We re-checked the lights in our scopes, stacked up our tongue depressors, clicked our pens.
Finally, after 1000h, our first patient arrived and Betsy and I pounced on him, happy to finally get things going.
Then the dam broke.
Dozens of people arrived. After registering with a couple of our translators they began hovering around the entrance to our tiny triage tent. Pushing into the tent, people leaned on each other...peered in, listened in.
There was no privacy as we asked, through our interpreters, questions like "when was your last period?" and "does it hurt when you pee?" We were assessing people and directing them to either the gyne tent, the med/surg tent, the peds tent or the ER procedures tent.
albendazole if they were 18 or younger, and whatever else we could give them to treat their ills.
The pharmacy was inside a government house which we were allowed to use for the clinic.
It certainly provided its own crowd of onlookers.

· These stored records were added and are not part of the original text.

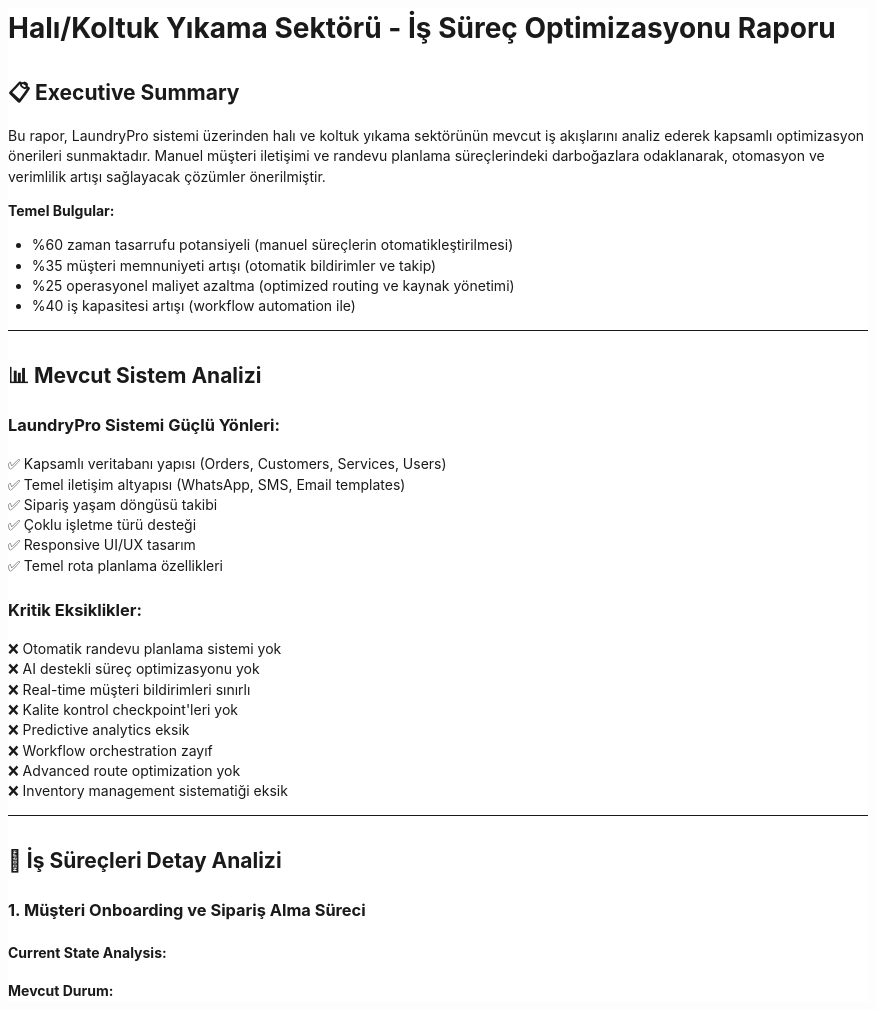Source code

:# Halı/Koltuk Yıkama Sektörü - İş Süreç Optimizasyonu Raporu

## 📋 Executive Summary

Bu rapor, LaundryPro sistemi üzerinden halı ve koltuk yıkama sektörünün mevcut iş akışlarını analiz ederek kapsamlı optimizasyon önerileri sunmaktadır. Manuel müşteri iletişimi ve randevu planlama süreçlerindeki darboğazlara odaklanarak, otomasyon ve verimlilik artışı sağlayacak çözümler önerilmiştir.

**Temel Bulgular:**

- %60 zaman tasarrufu potansiyeli (manuel süreçlerin otomatikleştirilmesi)
- %35 müşteri memnuniyeti artışı (otomatik bildirimler ve takip)
- %25 operasyonel maliyet azaltma (optimized routing ve kaynak yönetimi)
- %40 iş kapasitesi artışı (workflow automation ile)

---

## 📊 Mevcut Sistem Analizi

### **LaundryPro Sistemi Güçlü Yönleri:**

✅ Kapsamlı veritabanı yapısı (Orders, Customers, Services, Users)  
✅ Temel iletişim altyapısı (WhatsApp, SMS, Email templates)  
✅ Sipariş yaşam döngüsü takibi  
✅ Çoklu işletme türü desteği  
✅ Responsive UI/UX tasarım  
✅ Temel rota planlama özellikleri

### **Kritik Eksiklikler:**

❌ Otomatik randevu planlama sistemi yok  
❌ AI destekli süreç optimizasyonu yok  
❌ Real-time müşteri bildirimleri sınırlı  
❌ Kalite kontrol checkpoint'leri yok  
❌ Predictive analytics eksik  
❌ Workflow orchestration zayıf  
❌ Advanced route optimization yok  
❌ Inventory management sistematiği eksik

---

## 🎯 İş Süreçleri Detay Analizi

### 1. **Müşteri Onboarding ve Sipariş Alma Süreci**

#### **Current State Analysis:**

**Mevcut Durum:**
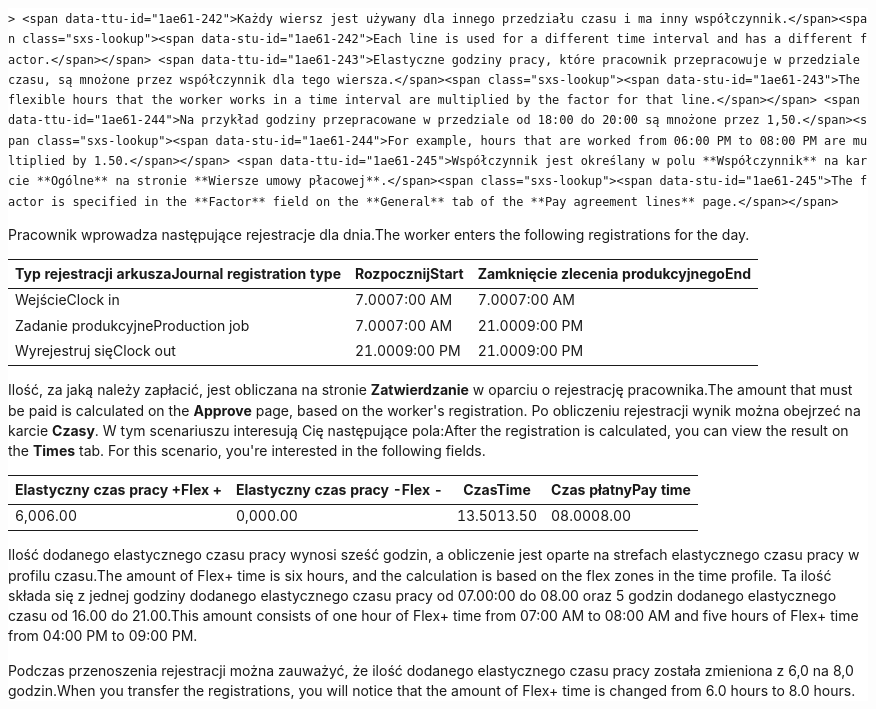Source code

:     > <span data-ttu-id="1ae61-242">Każdy wiersz jest używany dla innego przedziału czasu i ma inny współczynnik.</span><span class="sxs-lookup"><span data-stu-id="1ae61-242">Each line is used for a different time interval and has a different factor.</span></span> <span data-ttu-id="1ae61-243">Elastyczne godziny pracy, które pracownik przepracowuje w przedziale czasu, są mnożone przez współczynnik dla tego wiersza.</span><span class="sxs-lookup"><span data-stu-id="1ae61-243">The flexible hours that the worker works in a time interval are multiplied by the factor for that line.</span></span> <span data-ttu-id="1ae61-244">Na przykład godziny przepracowane w przedziale od 18:00 do 20:00 są mnożone przez 1,50.</span><span class="sxs-lookup"><span data-stu-id="1ae61-244">For example, hours that are worked from 06:00 PM to 08:00 PM are multiplied by 1.50.</span></span> <span data-ttu-id="1ae61-245">Współczynnik jest określany w polu **Współczynnik** na karcie **Ogólne** na stronie **Wiersze umowy płacowej**.</span><span class="sxs-lookup"><span data-stu-id="1ae61-245">The factor is specified in the **Factor** field on the **General** tab of the **Pay agreement lines** page.</span></span>

<span data-ttu-id="1ae61-246">Pracownik wprowadza następujące rejestracje dla dnia.</span><span class="sxs-lookup"><span data-stu-id="1ae61-246">The worker enters the following registrations for the day.</span></span>

| <span data-ttu-id="1ae61-247">Typ rejestracji arkusza</span><span class="sxs-lookup"><span data-stu-id="1ae61-247">Journal registration type</span></span> | <span data-ttu-id="1ae61-248">Rozpocznij</span><span class="sxs-lookup"><span data-stu-id="1ae61-248">Start</span></span>    | <span data-ttu-id="1ae61-249">Zamknięcie zlecenia produkcyjnego</span><span class="sxs-lookup"><span data-stu-id="1ae61-249">End</span></span>      |
|---------------------------|----------|----------|
| <span data-ttu-id="1ae61-250">Wejście</span><span class="sxs-lookup"><span data-stu-id="1ae61-250">Clock in</span></span>                  | <span data-ttu-id="1ae61-251">7.00</span><span class="sxs-lookup"><span data-stu-id="1ae61-251">07:00 AM</span></span> | <span data-ttu-id="1ae61-252">7.00</span><span class="sxs-lookup"><span data-stu-id="1ae61-252">07:00 AM</span></span> |
| <span data-ttu-id="1ae61-253">Zadanie produkcyjne</span><span class="sxs-lookup"><span data-stu-id="1ae61-253">Production job</span></span>            | <span data-ttu-id="1ae61-254">7.00</span><span class="sxs-lookup"><span data-stu-id="1ae61-254">07:00 AM</span></span> | <span data-ttu-id="1ae61-255">21.00</span><span class="sxs-lookup"><span data-stu-id="1ae61-255">09:00 PM</span></span> |
| <span data-ttu-id="1ae61-256">Wyrejestruj się</span><span class="sxs-lookup"><span data-stu-id="1ae61-256">Clock out</span></span>                 | <span data-ttu-id="1ae61-257">21.00</span><span class="sxs-lookup"><span data-stu-id="1ae61-257">09:00 PM</span></span> | <span data-ttu-id="1ae61-258">21.00</span><span class="sxs-lookup"><span data-stu-id="1ae61-258">09:00 PM</span></span> |

<span data-ttu-id="1ae61-259">Ilość, za jaką należy zapłacić, jest obliczana na stronie **Zatwierdzanie** w oparciu o rejestrację pracownika.</span><span class="sxs-lookup"><span data-stu-id="1ae61-259">The amount that must be paid is calculated on the **Approve** page, based on the worker's registration.</span></span> <span data-ttu-id="1ae61-260">Po obliczeniu rejestracji wynik można obejrzeć na karcie **Czasy**. W tym scenariuszu interesują Cię następujące pola:</span><span class="sxs-lookup"><span data-stu-id="1ae61-260">After the registration is calculated, you can view the result on the **Times** tab. For this scenario, you're interested in the following fields.</span></span>

| <span data-ttu-id="1ae61-261">Elastyczny czas pracy +</span><span class="sxs-lookup"><span data-stu-id="1ae61-261">Flex +</span></span> | <span data-ttu-id="1ae61-262">Elastyczny czas pracy -</span><span class="sxs-lookup"><span data-stu-id="1ae61-262">Flex -</span></span> | <span data-ttu-id="1ae61-263">Czas</span><span class="sxs-lookup"><span data-stu-id="1ae61-263">Time</span></span>  | <span data-ttu-id="1ae61-264">Czas płatny</span><span class="sxs-lookup"><span data-stu-id="1ae61-264">Pay time</span></span> |
|--------|--------|-------|----------|
| <span data-ttu-id="1ae61-265">6,00</span><span class="sxs-lookup"><span data-stu-id="1ae61-265">6.00</span></span>   | <span data-ttu-id="1ae61-266">0,00</span><span class="sxs-lookup"><span data-stu-id="1ae61-266">0.00</span></span>   | <span data-ttu-id="1ae61-267">13.50</span><span class="sxs-lookup"><span data-stu-id="1ae61-267">13.50</span></span> | <span data-ttu-id="1ae61-268">08.00</span><span class="sxs-lookup"><span data-stu-id="1ae61-268">08.00</span></span>    |

<span data-ttu-id="1ae61-269">Ilość dodanego elastycznego czasu pracy wynosi sześć godzin, a obliczenie jest oparte na strefach elastycznego czasu pracy w profilu czasu.</span><span class="sxs-lookup"><span data-stu-id="1ae61-269">The amount of Flex+ time is six hours, and the calculation is based on the flex zones in the time profile.</span></span> <span data-ttu-id="1ae61-270">Ta ilość składa się z jednej godziny dodanego elastycznego czasu pracy od 07.00:00 do 08.00 oraz 5 godzin dodanego elastycznego czasu od 16.00 do 21.00.</span><span class="sxs-lookup"><span data-stu-id="1ae61-270">This amount consists of one hour of Flex+ time from 07:00 AM to 08:00 AM and five hours of Flex+ time from 04:00 PM to 09:00 PM.</span></span>

<span data-ttu-id="1ae61-271">Podczas przenoszenia rejestracji można zauważyć, że ilość dodanego elastycznego czasu pracy została zmieniona z 6,0 na 8,0 godzin.</span><span class="sxs-lookup"><span data-stu-id="1ae61-271">When you transfer the registrations, you will notice that the amount of Flex+ time is changed from 6.0 hours to 8.0 hours.</span></span>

The first of many adjustments I'd learn to make on this trip was the art of triaging. My background in ER has at times given me the job of triage nurse in major tertiary centers. In that role you have to really have your game face on at all times. Not only do you have to keep track of all the fading flowers in the waiting room, but who is in line, and what is coming in through the ambulance bay. You have to be able to run a quick focused assessment on patients, gather vital signs, take a reasonable history, and stack them in your mind. Do they fall into the "can wait until the next general election" category or do they fall into the "quickened footsteps to the trauma bay while trying to look nonchalant" category? And then how do they rank within those categories....and how are those folks in the waiting room doing, and who is the guy yelling at me about his dad? How am I supposed to know who his dad is anyway?? But I digress...
I quickly realized that triage on this trip was going to be quite different. First I would be deciphering the chief complaint which was written down by the men at the registration table, frequent complaints being "chest pain", "body lumps", and "back pain".
The next step was pronouncing the name to a large mass of people, this feat often met with peals of laughter, the crowd mimicking said pronunciation, then someone being prodded up to the front of the line. After the comedy act of me calling the patient I would be expected to take their temperature, BP, weight (in children), and assertain which tent they belonged in. Then I would walk them to this destination. Rinse. Repeat.
Initially I had been doing what I was used to in Canada, but it soon became apparent that we had to 'move the product' much faster here. I felt like the most useless triage nurse in the history of the world. A quick glance and off they went. Did we even need a triage tent? I had to re-adjust my 'sick look' radar as many people looked sick. Malnutrition and poverty apparent in the children, hard physical labor showing its toll on their parents.
All in all, we saw 75 patients today. Tomorrow we run a second clinic here and the numbers are expected to be much higher.
I have noticed that I felt a bit short of breath today. We are only at 7000ft but in two days will be climbing to over 14 000ft. Tonight I will start diamox. I am sure the SOB is mostly in my head, but I can't help but remember huffing at 12 000ft last year in Switzerland. So I will take it just to be on the safe side. The last thing I want is to be sucking wind at the end of the line because of altitude sickness. I didn't get those blood stained runners this summer to look like a chain smoker at elevation!